By the way, as you know, this elevated communication model was equally applied with our customers, our vendors,  and our families. 

Seems like simple enough stuff. But imagine an organization that is void of all these successful communication attributes……. I can. 

According to SVP, Human Resources and IT

The best way I can describe the culture change at NS Group is to say that we took an organization with limited direction, disparate cultures, and a bleak future to one with hope, clarity, direction, and a promising future. We completed the culture change through a tremendous amount of hard work that started at the top from the CEO throughout the enterprise.  The key to our change was CEO commitment to professional leadership. Our CEO, Rene Robichaud, had a firm belief in building an organization that first and foremost, was profitable, but as important, had a sustainable future built with employees in mind. Rene installed a leadership team that believed in the same philosophies. 

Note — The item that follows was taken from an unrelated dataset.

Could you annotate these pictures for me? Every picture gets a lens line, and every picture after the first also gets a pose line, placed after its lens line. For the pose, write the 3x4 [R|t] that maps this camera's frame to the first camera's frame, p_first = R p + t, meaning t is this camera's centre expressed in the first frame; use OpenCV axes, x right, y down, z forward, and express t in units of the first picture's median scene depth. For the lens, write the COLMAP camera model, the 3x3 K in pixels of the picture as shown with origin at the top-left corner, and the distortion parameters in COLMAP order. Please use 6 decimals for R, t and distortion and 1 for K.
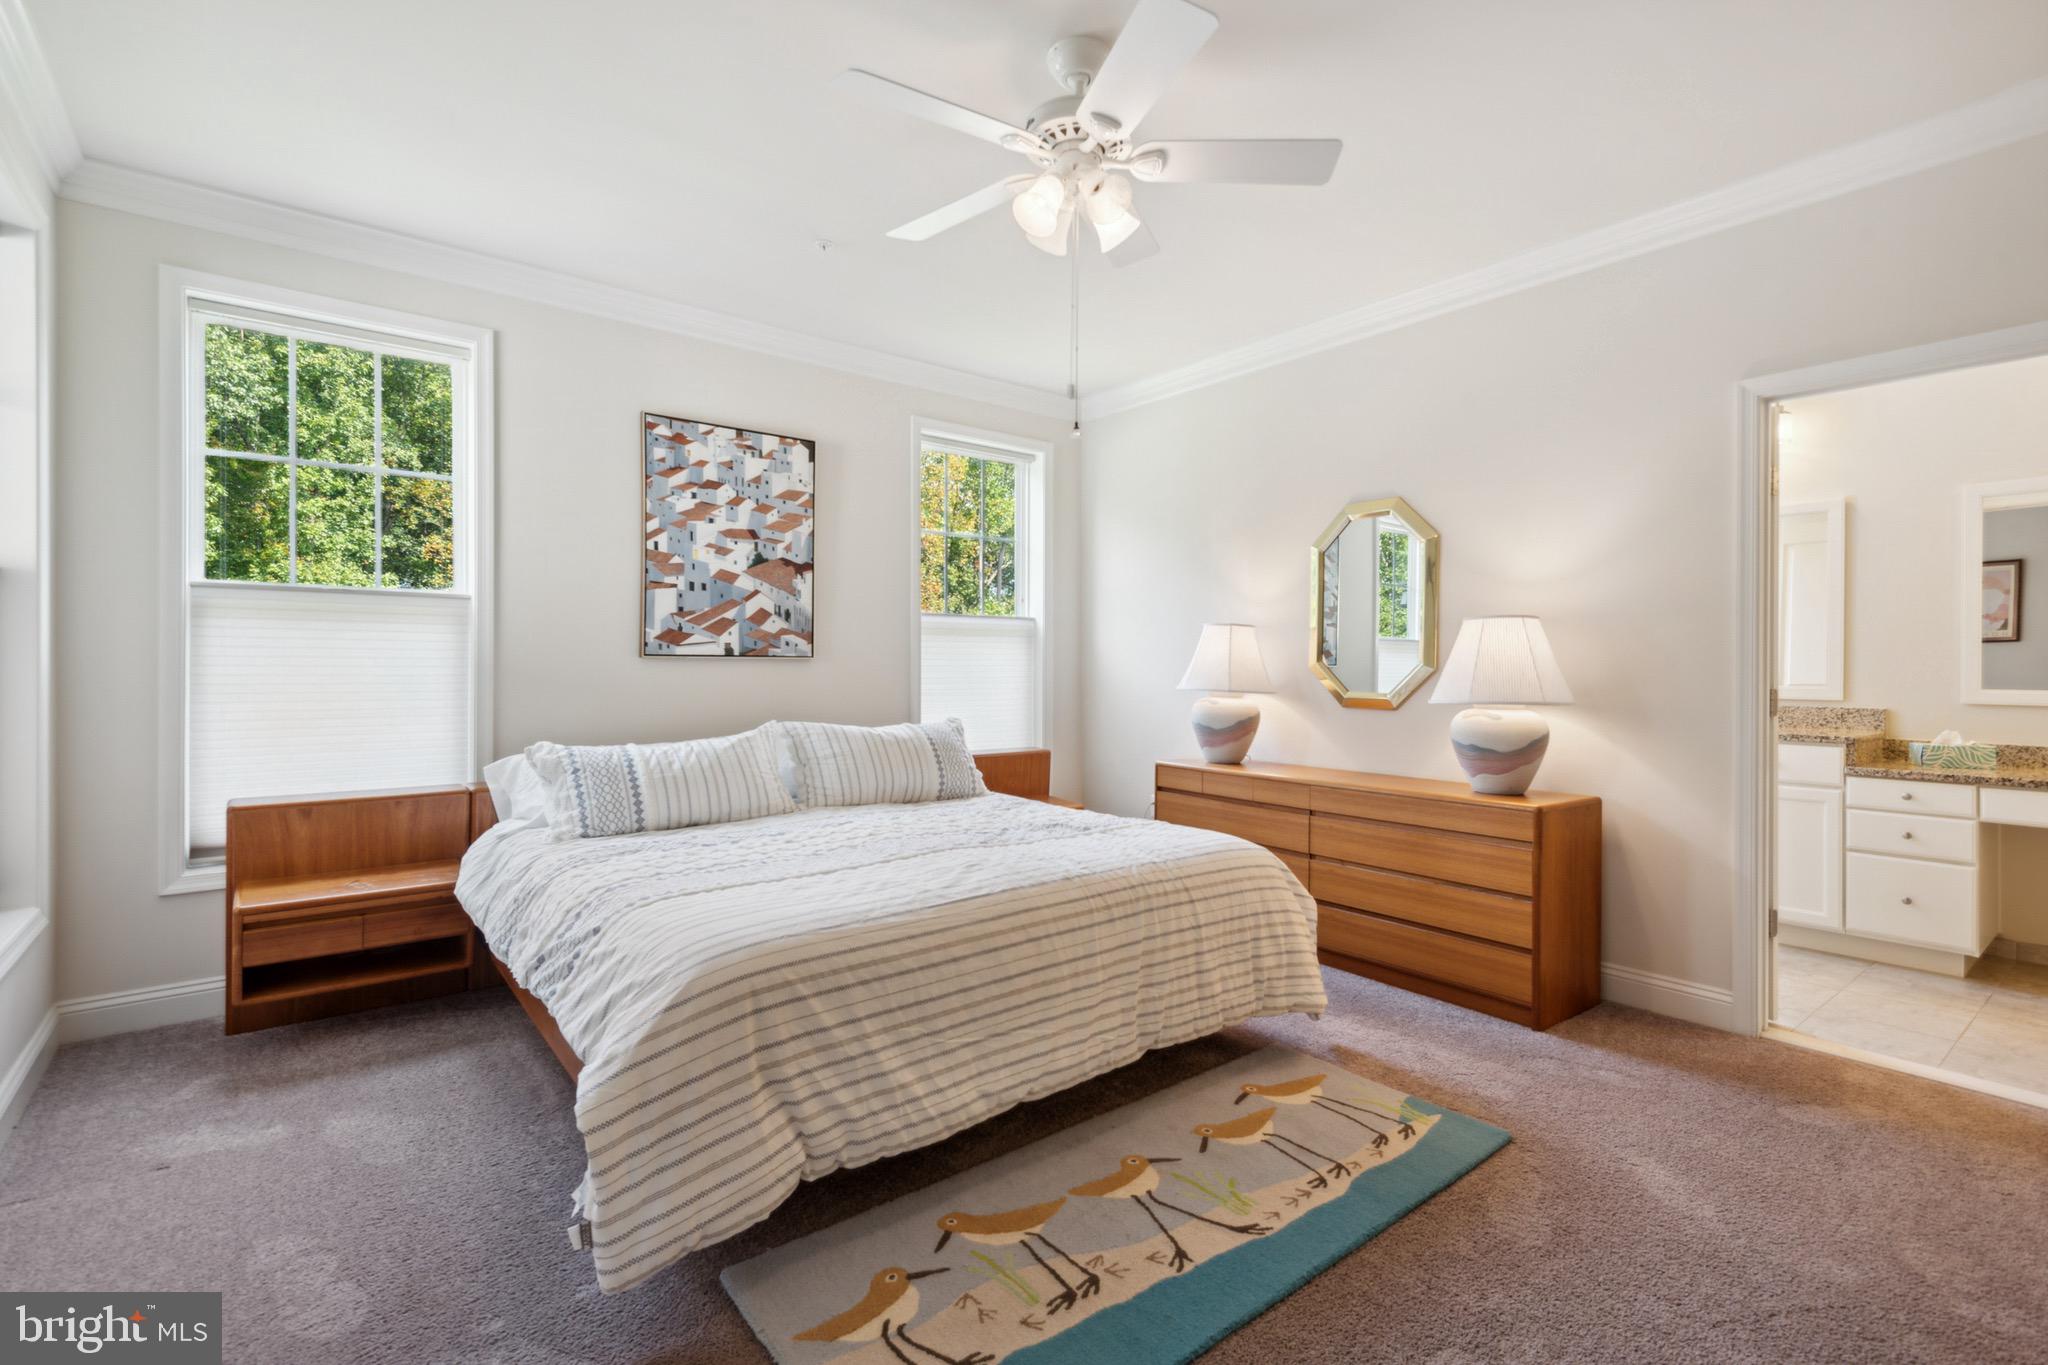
lens RADIAL K [[942.2, 0, 1024.4], [0, 942.2, 667.7], [0, 0, 1]] dist [0.041927, -0.020506]
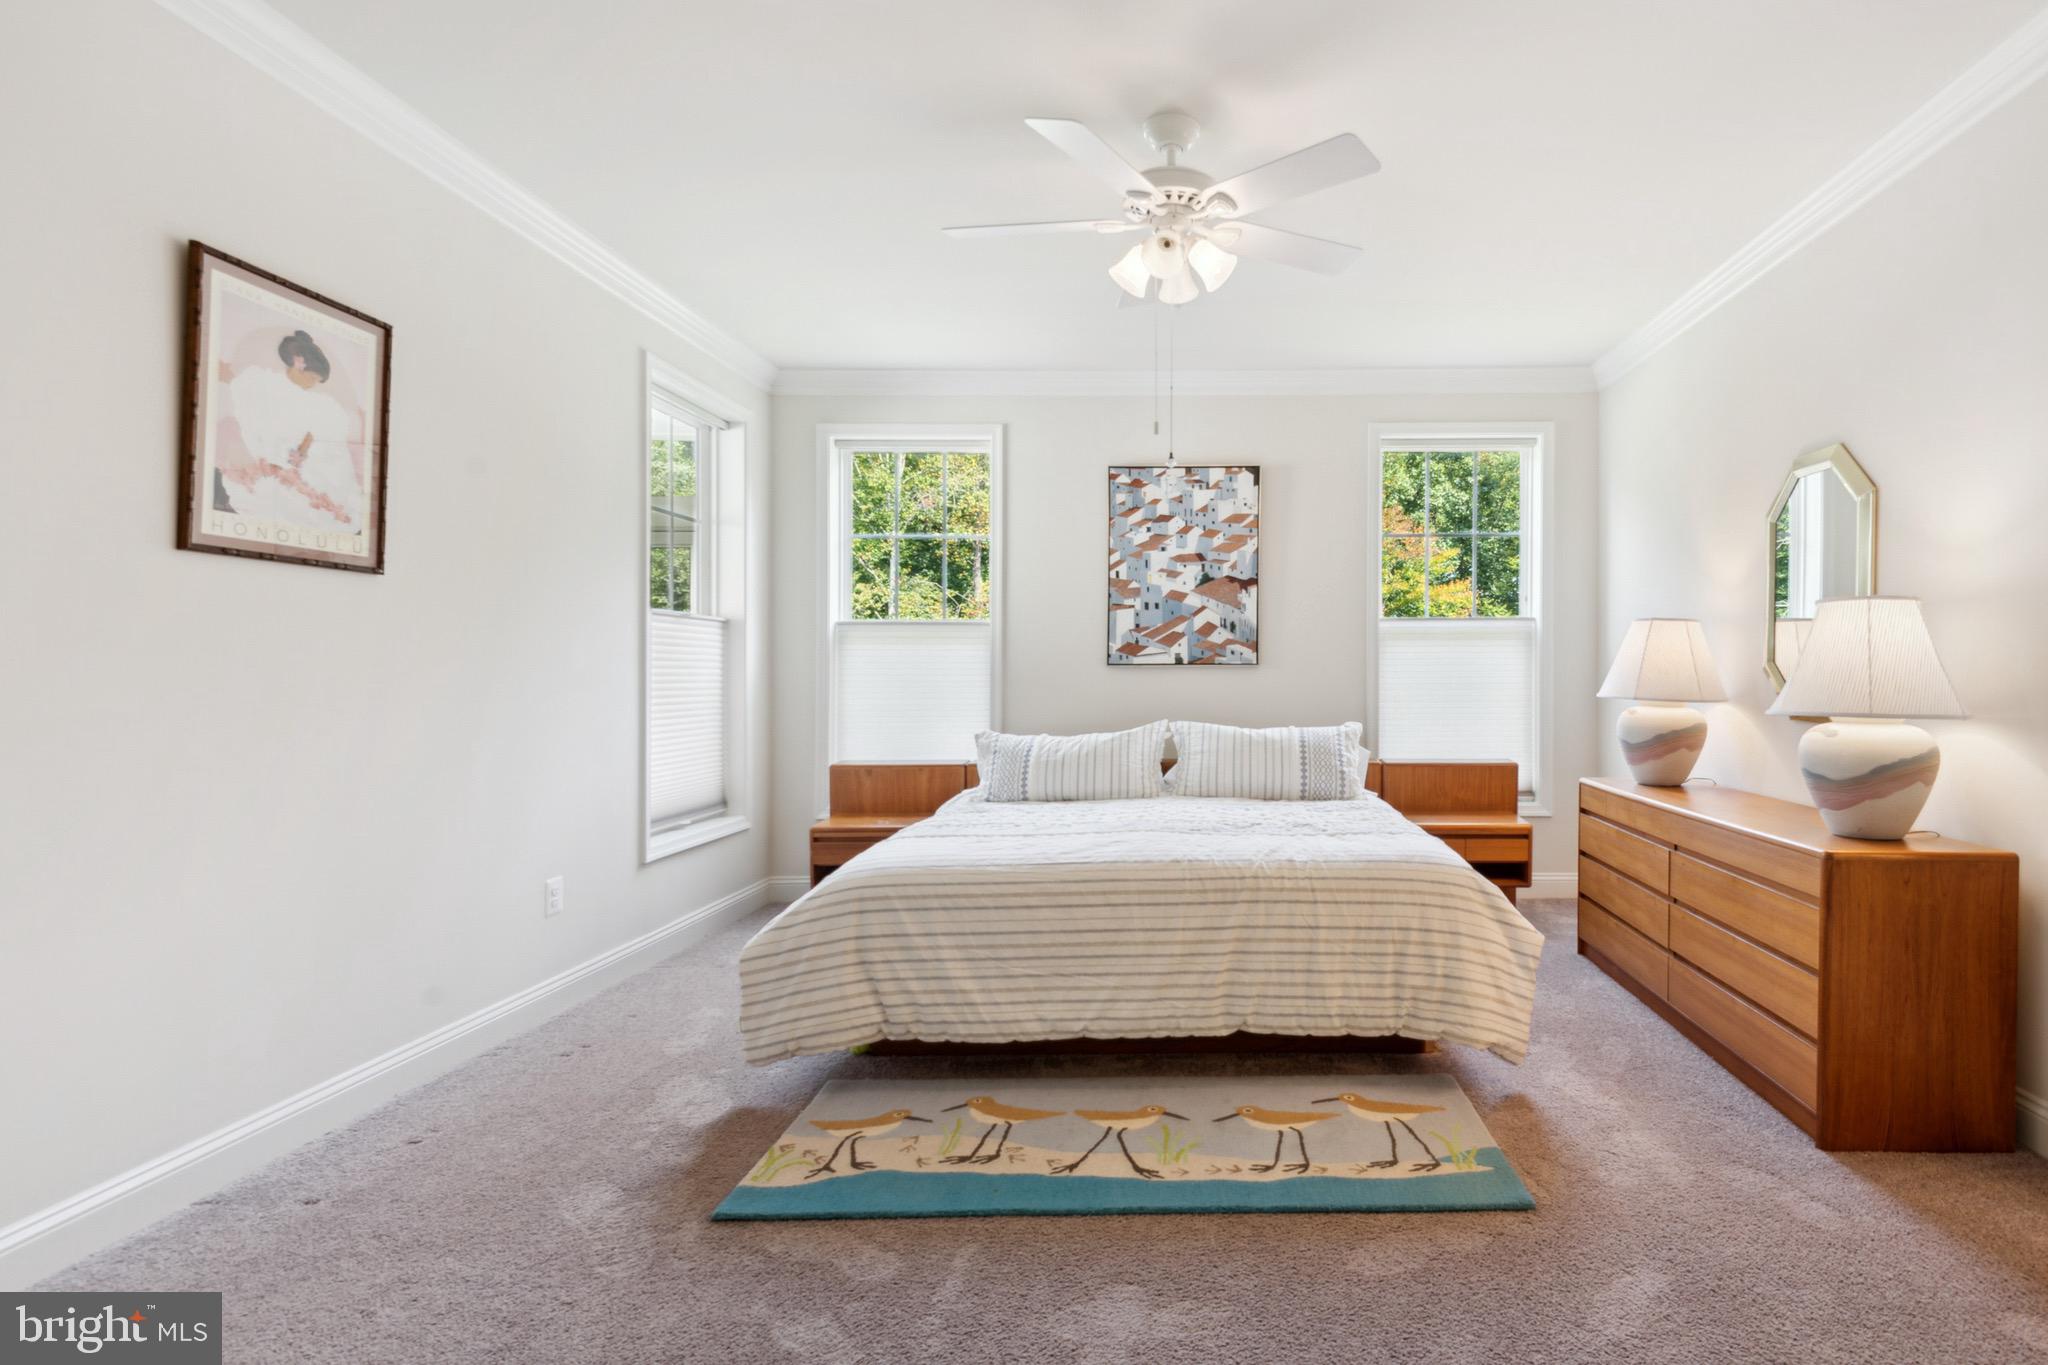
lens RADIAL K [[891.4, 0, 1025.5], [0, 891.4, 669.2], [0, 0, 1]] dist [0.040199, -0.016032]
pose [[0.795391, -0.009739, -0.606019, 0.286261], [0.005813, 0.999947, -0.008440, 0.002246], [0.606069, 0.003190, 0.795406, 0.026301]]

The leadership had responsibility to align the organization, which was accomplished through a commitment to planning and implementation. More specifically, we instituted a company direction vehicle that clearly identified our vision, purpose, values, and beliefs. This was cascaded throughout the organization by way of a communication infrastructure that included CEO-employee meetings and continuous management reviews. The link to bringing it to life for our employees was our performance management process, compensation system, employee/labor relations and personal and professional development. Employees were now clearly aware and aligned with our direction and what their part was in it. 

Because of the commitment to professionalizing the business and to developing our employees, morale improved significantly, which led to bottom line improvement. Our employee retention remained around 7% and our business plan performance achieved nearly 90%. Most significantly, our shareholders achieved a 633% improvement from $9 to $66 per share when we were acquired in December 2006. Our acquirers were very pleased to be buying a well-oiled machine, which was evidenced in our enterprise value of $1.6 billion.